**WHAT TO WORK ON**
Would you return the records below character for character, without any images?

(Human keypoint data)
───
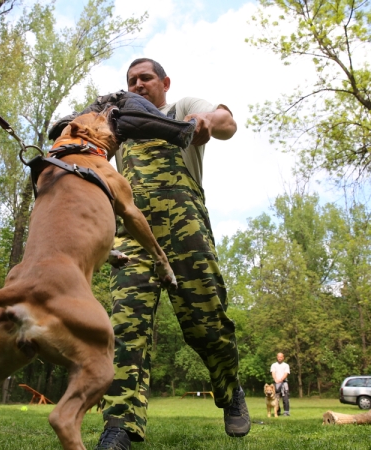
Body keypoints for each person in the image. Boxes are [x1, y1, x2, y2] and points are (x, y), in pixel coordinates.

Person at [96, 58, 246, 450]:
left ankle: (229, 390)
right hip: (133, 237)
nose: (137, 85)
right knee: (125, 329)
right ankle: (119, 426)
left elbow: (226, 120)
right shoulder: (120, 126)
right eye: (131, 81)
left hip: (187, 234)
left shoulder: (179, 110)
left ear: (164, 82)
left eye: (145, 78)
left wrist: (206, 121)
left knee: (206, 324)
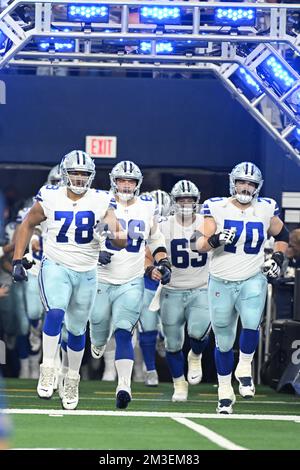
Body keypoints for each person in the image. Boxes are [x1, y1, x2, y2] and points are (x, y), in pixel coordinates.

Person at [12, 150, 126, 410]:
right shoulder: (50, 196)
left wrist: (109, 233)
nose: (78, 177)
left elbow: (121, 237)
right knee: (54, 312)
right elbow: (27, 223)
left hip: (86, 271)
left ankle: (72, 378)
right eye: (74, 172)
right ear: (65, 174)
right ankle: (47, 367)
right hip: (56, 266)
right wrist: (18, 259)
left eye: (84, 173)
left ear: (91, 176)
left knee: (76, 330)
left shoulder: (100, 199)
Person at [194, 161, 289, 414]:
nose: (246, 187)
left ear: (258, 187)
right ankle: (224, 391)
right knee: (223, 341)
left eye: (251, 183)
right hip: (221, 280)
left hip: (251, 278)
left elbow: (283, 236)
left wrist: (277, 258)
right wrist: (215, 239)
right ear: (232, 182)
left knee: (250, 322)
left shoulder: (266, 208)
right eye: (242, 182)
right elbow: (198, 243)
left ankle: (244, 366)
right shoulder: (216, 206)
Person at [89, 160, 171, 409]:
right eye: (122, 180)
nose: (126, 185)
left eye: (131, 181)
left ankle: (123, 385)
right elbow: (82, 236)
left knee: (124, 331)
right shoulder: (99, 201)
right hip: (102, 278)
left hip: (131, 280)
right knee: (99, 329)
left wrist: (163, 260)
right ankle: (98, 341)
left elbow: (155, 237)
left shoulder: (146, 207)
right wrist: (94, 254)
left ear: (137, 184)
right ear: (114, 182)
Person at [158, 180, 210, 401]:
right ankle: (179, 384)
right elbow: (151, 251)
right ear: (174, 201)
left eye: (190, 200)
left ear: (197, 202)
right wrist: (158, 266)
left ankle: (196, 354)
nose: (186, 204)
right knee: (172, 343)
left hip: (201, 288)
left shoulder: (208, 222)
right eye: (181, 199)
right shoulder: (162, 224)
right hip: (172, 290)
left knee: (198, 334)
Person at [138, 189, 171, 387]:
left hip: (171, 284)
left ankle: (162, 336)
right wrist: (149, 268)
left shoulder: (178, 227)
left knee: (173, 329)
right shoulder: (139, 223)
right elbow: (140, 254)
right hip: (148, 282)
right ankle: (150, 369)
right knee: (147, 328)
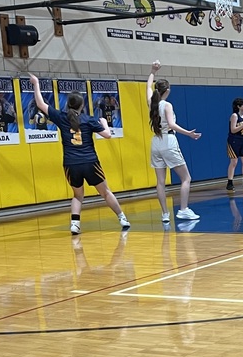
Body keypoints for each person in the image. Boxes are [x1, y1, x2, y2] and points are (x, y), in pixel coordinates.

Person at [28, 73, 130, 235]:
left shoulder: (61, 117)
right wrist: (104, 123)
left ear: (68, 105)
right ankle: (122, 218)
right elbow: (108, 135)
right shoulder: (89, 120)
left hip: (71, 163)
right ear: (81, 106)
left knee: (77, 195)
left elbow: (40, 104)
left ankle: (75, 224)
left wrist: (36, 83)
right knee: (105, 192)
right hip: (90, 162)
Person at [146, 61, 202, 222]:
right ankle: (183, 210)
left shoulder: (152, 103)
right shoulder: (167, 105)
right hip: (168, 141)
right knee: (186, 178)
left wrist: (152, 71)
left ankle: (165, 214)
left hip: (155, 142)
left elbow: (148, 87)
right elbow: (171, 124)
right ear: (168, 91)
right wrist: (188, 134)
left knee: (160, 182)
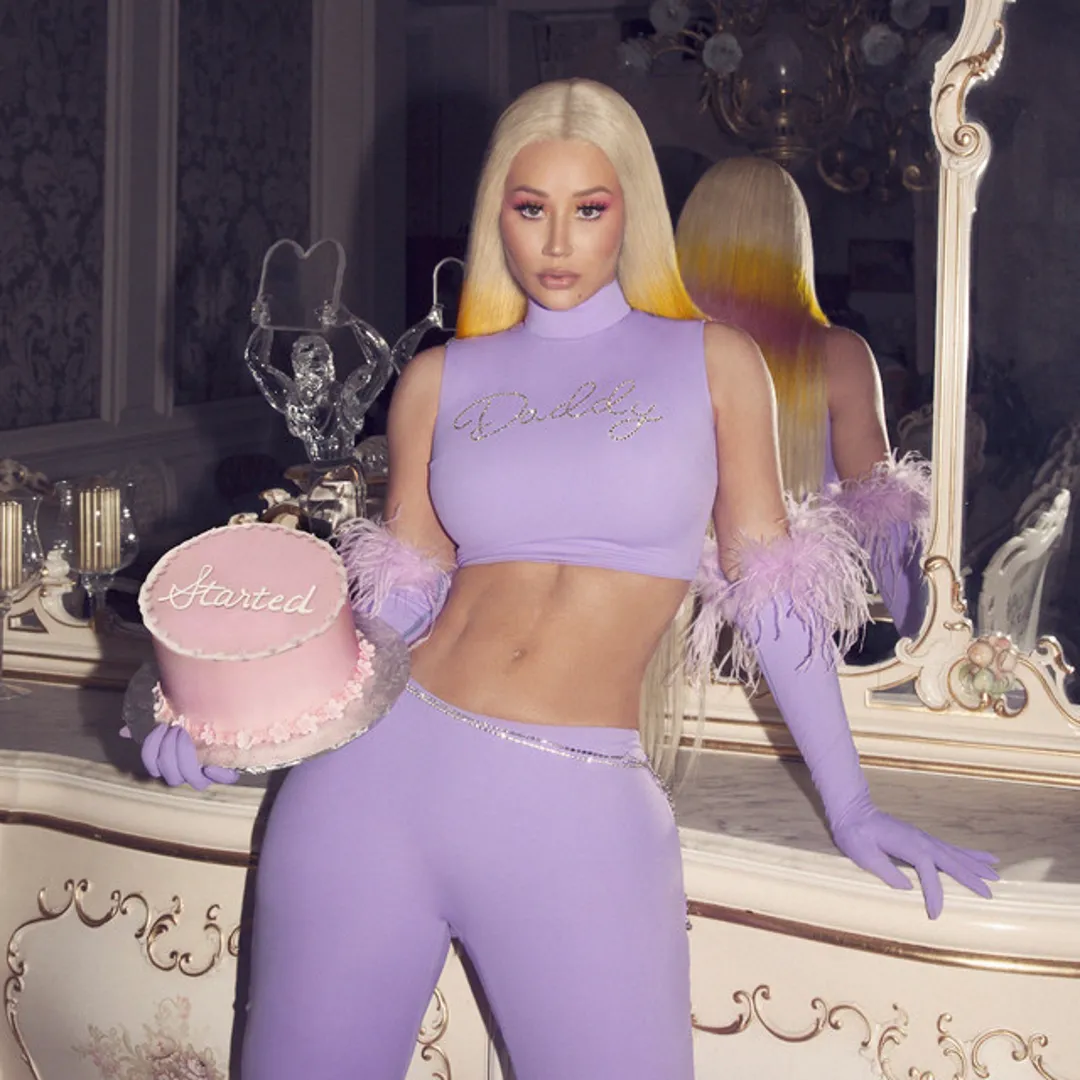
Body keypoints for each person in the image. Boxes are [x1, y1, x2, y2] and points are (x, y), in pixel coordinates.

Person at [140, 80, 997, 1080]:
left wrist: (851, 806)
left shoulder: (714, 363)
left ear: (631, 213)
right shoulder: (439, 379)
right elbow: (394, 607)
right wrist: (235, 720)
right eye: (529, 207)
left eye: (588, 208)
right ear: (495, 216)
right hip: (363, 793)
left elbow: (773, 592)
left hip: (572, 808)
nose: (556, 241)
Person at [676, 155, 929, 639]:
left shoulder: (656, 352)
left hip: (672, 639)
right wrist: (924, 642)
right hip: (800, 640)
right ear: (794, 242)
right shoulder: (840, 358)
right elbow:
───
**EXERCISE SOLUTION**
Body keypoints for each person in the image. Boxes are [x1, y1, x2, y2] and points are (x, y), in pixel coordinates.

Person at [96, 58, 246, 450]:
left ankle: (229, 390)
right hip: (133, 237)
nose: (137, 85)
right knee: (125, 329)
right ankle: (119, 426)
left elbow: (226, 120)
right shoulder: (120, 126)
right eye: (131, 81)
left hip: (187, 234)
left shoulder: (179, 110)
left ear: (164, 82)
left eye: (145, 78)
left wrist: (206, 121)
left knee: (206, 324)
Body keypoints for each person in the image. Boxes are [x1, y1, x2, y2] and points are (x, y), in pixel coordinates.

Person at [12, 150, 126, 410]:
right shoulder: (50, 196)
left wrist: (109, 233)
nose: (78, 177)
left elbow: (121, 237)
right knee: (54, 312)
right elbow: (27, 223)
left hip: (86, 271)
left ankle: (72, 378)
right eye: (74, 172)
right ear: (65, 174)
right ankle: (47, 367)
right hip: (56, 266)
right wrist: (18, 259)
left eye: (84, 173)
left ear: (91, 176)
left knee: (76, 330)
left shoulder: (100, 199)
Person at [194, 161, 289, 414]:
nose: (246, 187)
left ear: (258, 187)
right ankle: (224, 391)
right knee: (223, 341)
left eye: (251, 183)
right hip: (221, 280)
left hip: (251, 278)
left elbow: (283, 236)
left wrist: (277, 258)
right wrist: (215, 239)
right ear: (232, 182)
left knee: (250, 322)
left shoulder: (266, 208)
right eye: (242, 182)
right elbow: (198, 243)
left ankle: (244, 366)
right shoulder: (216, 206)
Person at [89, 160, 171, 409]:
right eye: (122, 180)
nose: (126, 185)
left eye: (131, 181)
left ankle: (123, 385)
right elbow: (82, 236)
left knee: (124, 331)
right shoulder: (99, 201)
right hip: (102, 278)
left hip: (131, 280)
right knee: (99, 329)
left wrist: (163, 260)
right ankle: (98, 341)
left elbow: (155, 237)
left shoulder: (146, 207)
right wrist: (94, 254)
left ear: (137, 184)
right ear: (114, 182)
Person at [158, 180, 210, 401]:
right ankle: (179, 384)
right elbow: (151, 251)
right ear: (174, 201)
left eye: (190, 200)
left ear: (197, 202)
right wrist: (158, 266)
left ankle: (196, 354)
nose: (186, 204)
right knee: (172, 343)
left hip: (201, 288)
left shoulder: (208, 222)
right eye: (181, 199)
right shoulder: (162, 224)
right hip: (172, 290)
left knee: (198, 334)
Person at [138, 189, 171, 387]:
left hip: (171, 284)
left ankle: (162, 336)
right wrist: (149, 268)
left shoulder: (178, 227)
left knee: (173, 329)
right shoulder: (139, 223)
right elbow: (140, 254)
right hip: (148, 282)
right ankle: (150, 369)
right knee: (147, 328)
Body keypoints for each person in the image. Boxes are [x1, y1, x2, y2] and points are (x, y), in pixel coordinates.

Person at [28, 73, 130, 235]:
left shoulder: (61, 117)
right wrist: (104, 123)
left ear: (68, 105)
right ankle: (122, 218)
right elbow: (108, 135)
right shoulder: (89, 120)
left hip: (71, 163)
right ear: (81, 106)
left knee: (77, 195)
left elbow: (40, 104)
left ankle: (75, 224)
left wrist: (36, 83)
right knee: (105, 192)
right hip: (90, 162)
Person at [146, 61, 202, 222]:
right ankle: (183, 210)
left shoulder: (152, 103)
right shoulder: (167, 105)
right hip: (168, 141)
right knee: (186, 178)
left wrist: (152, 71)
left ankle: (165, 214)
left hip: (155, 142)
left elbow: (148, 87)
right elbow: (171, 124)
right ear: (168, 91)
right wrist: (188, 134)
left knee: (160, 182)
Body keypoints for each person in the image. Boxes are [x1, y1, x2, y2] and points are (x, y), in pixel coordinates.

Person at [140, 80, 997, 1080]:
left wrist: (851, 806)
left shoulder: (714, 363)
left ear: (631, 213)
right shoulder: (439, 379)
right elbow: (394, 607)
right wrist: (235, 720)
right eye: (529, 207)
left eye: (588, 208)
right ear: (495, 216)
right hip: (363, 793)
left elbow: (773, 592)
left hip: (572, 808)
nose: (556, 241)
Person at [676, 155, 929, 639]:
left shoulder: (656, 352)
left hip: (672, 639)
right wrist: (924, 642)
right hip: (800, 640)
right ear: (794, 242)
right shoulder: (840, 358)
right elbow:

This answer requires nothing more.